- _WORK REQUEST_
Can you rewrite the listing below as a Markdown table with the columns "Row" and "Line," numbering each line of text and leaving out blank lines and the pictures?

━━━━━ SUPPLIED ENTRIES ━━━━━

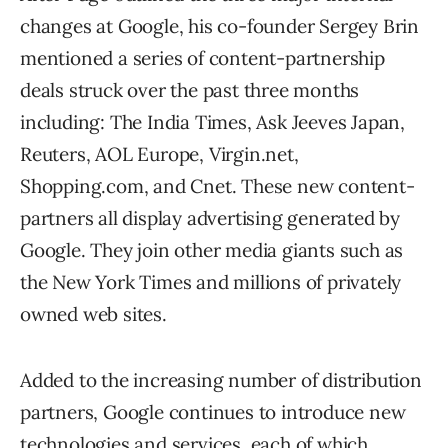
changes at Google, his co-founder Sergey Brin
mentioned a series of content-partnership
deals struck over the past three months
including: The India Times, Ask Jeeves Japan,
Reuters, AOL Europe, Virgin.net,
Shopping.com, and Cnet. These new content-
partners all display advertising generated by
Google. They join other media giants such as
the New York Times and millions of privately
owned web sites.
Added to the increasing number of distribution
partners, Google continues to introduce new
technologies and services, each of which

━━━━━

- _EXERCISE RESPONSE_
| Row | Line |
|---|---|
| 1 | changes at Google, his co-founder Sergey Brin |
| 2 | mentioned a series of content-partnership |
| 3 | deals struck over the past three months |
| 4 | including: The India Times, Ask Jeeves Japan, |
| 5 | Reuters, AOL Europe, Virgin.net, |
| 6 | Shopping.com, and Cnet. These new content- |
| 7 | partners all display advertising generated by |
| 8 | Google. They join other media giants such as |
| 9 | the New York Times and millions of privately |
| 10 | owned web sites. |
| 11 | Added to the increasing number of distribution |
| 12 | partners, Google continues to introduce new |
| 13 | technologies and services, each of which |